Se dice que no tiene nada que temer, que ni siquiera tendría que estar nervioso, hombre contemporáneo como él, tecnificado y culto.  Le espera ese importantísimo auditorio, llamado en su eventualidad “La Libertad en tiempos de crisis” –por cierto-, y para ello había pasado él largas horas  puliendo sus magistrales frases, para el registro de la historia.  No pueden fallar, porque comportan el arte de la identificación con el auditorio y la obligante necesidad de defender intereses comunes.  Básicamente son:

  1. “Venezuela necesita importar democracia”
  2. “Hay un Hugo Chávez a la vuelta de la esquina de cada país”
  3. “Lo que ha ocurrido [en Venezuela] puede pasar incluso en España”
  4. El chavismo es “una enfermedad contagiosa”
  5. “Chávez hoy es una minoría en Venezuela”
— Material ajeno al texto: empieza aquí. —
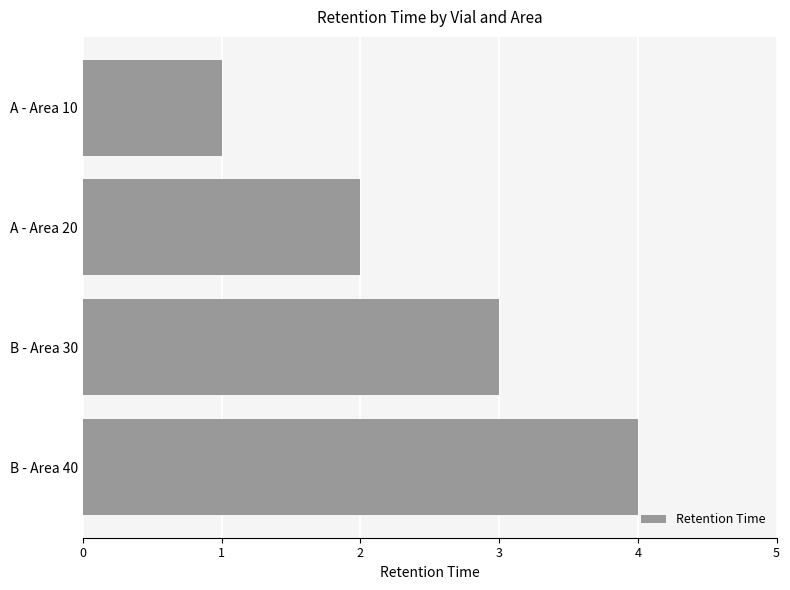

What is the change in value from B - Area 30 to B - Area 40?

+1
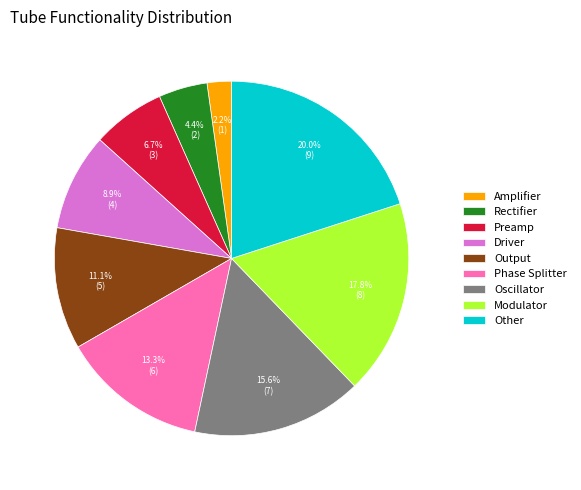

To the nearest percent, what portion does Oscillator represent?

16%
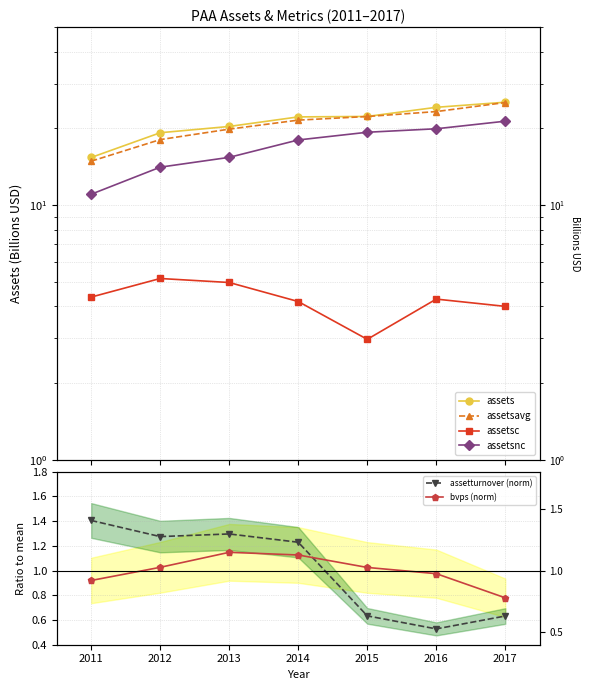

What are all the series names shown in the legend?

assets, assetsavg, assetsc, assetsnc, assetturnover (norm), bvps (norm)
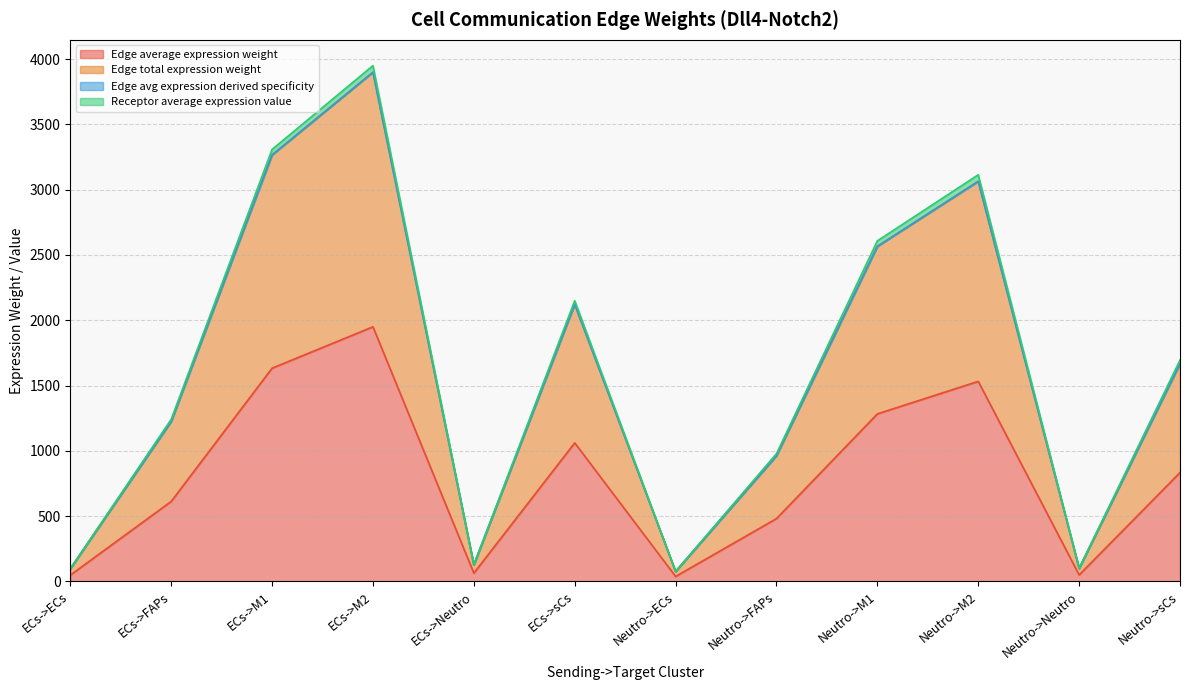

How many interior local valleys does the Receptor average expression value series have?

3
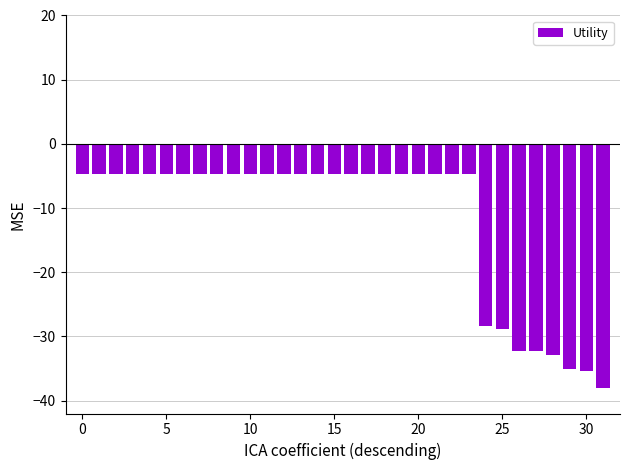

What is the value of the 5th bar from the left?

-4.7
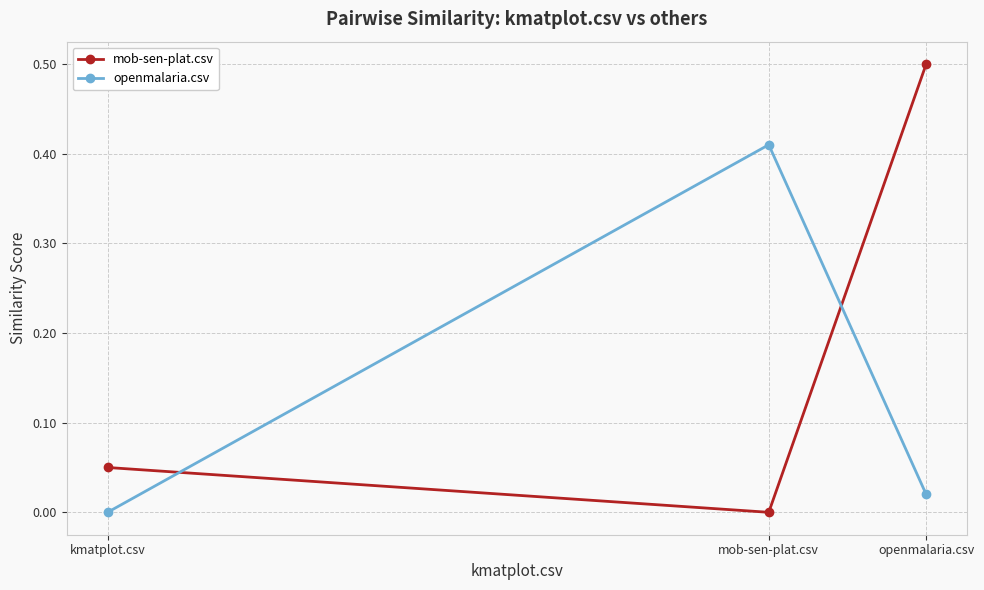

Does the chart have visible grid lines?

Yes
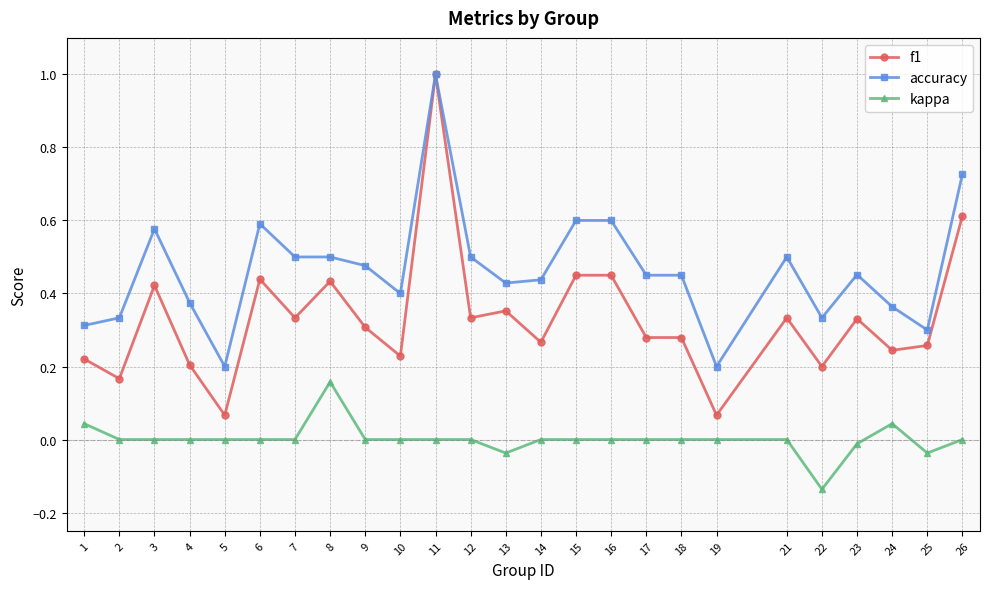

At 10, list the series in order from largest to smallest.

accuracy, f1, kappa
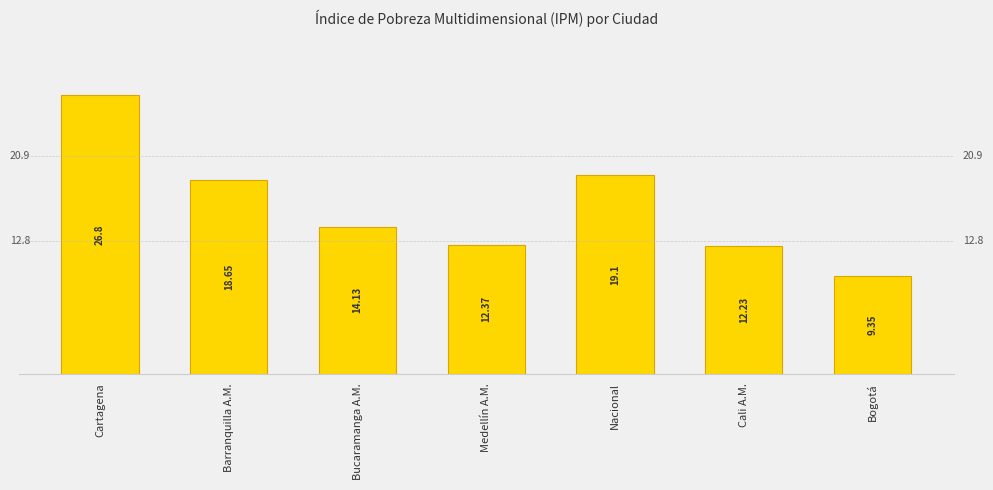

True or false: the data shows 12.4 at Medellín A.M..

True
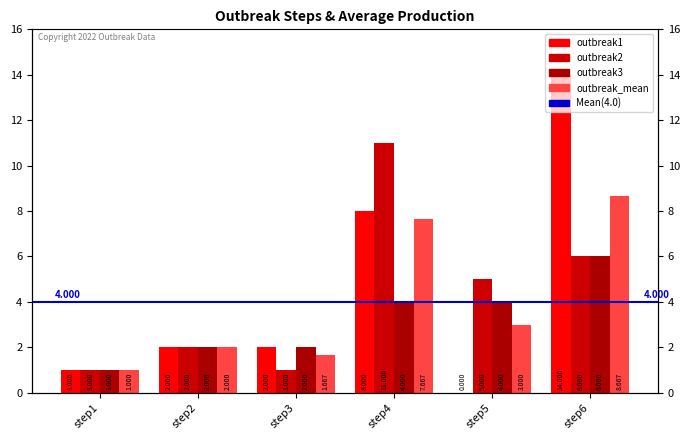

At how many categories does at least one series exceed 1?

5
Luego el pobre Chávez es un homúnculo infecto-contagioso que tendría que salir corriendo ante las huestes indignadas de aquel auditorio, ansioso por su parte de aplastar a tan execrable dictadorzuelo y de exportarle al mismo tiempo a Venezuela la tan pedida democracia.

Julio no lo puede evitar, sumido ya en una suerte de paroxismo de la petulancia, y en el momento se le antojan ridículos los argumentos de sus gafos compañeros (uno compararía a la URSS con Venezuela y el otro diría que el socialismo es horrible).  No puede evitar la risa, casi a carcajadas, pero…

--¡Soy un genio! –exclama en voz alta para disimularla, asombrando a sus apurados compañeros, cuyos ruidillos de saco y corbata, de zapatos de cuero, lo traen nuevamente a la realidad.

Marcel Granier lo había pellizcado, como diciéndole desde su enarcado bigote que conservara la compostura, porque ya se acercaban a la sede. El otro, gordito él, Yon Goicoechea, le lanza una mirada incómoda, algo resoplante desde el fondo de su camisa blanca.

Julio entonces se endereza, saca el pecho, estira su semicalva al cielo, le vuelve a poner alas a sus cejas, excusándose finalmente.  Y camina… Pero en su interior ríe, profundamente, a carcajadas –se dirá-, mirando con el rabillo del ojo a sus compañeros.  Tres y cuatro veces se venga a placer de ellos, imaginándose que uno es el tonto y gordinflón escudero y el otro el feo caballo Rocinante, sino Rucio, el burro de Sancho Panza. No lo puede evitar y se ríe de nuevo.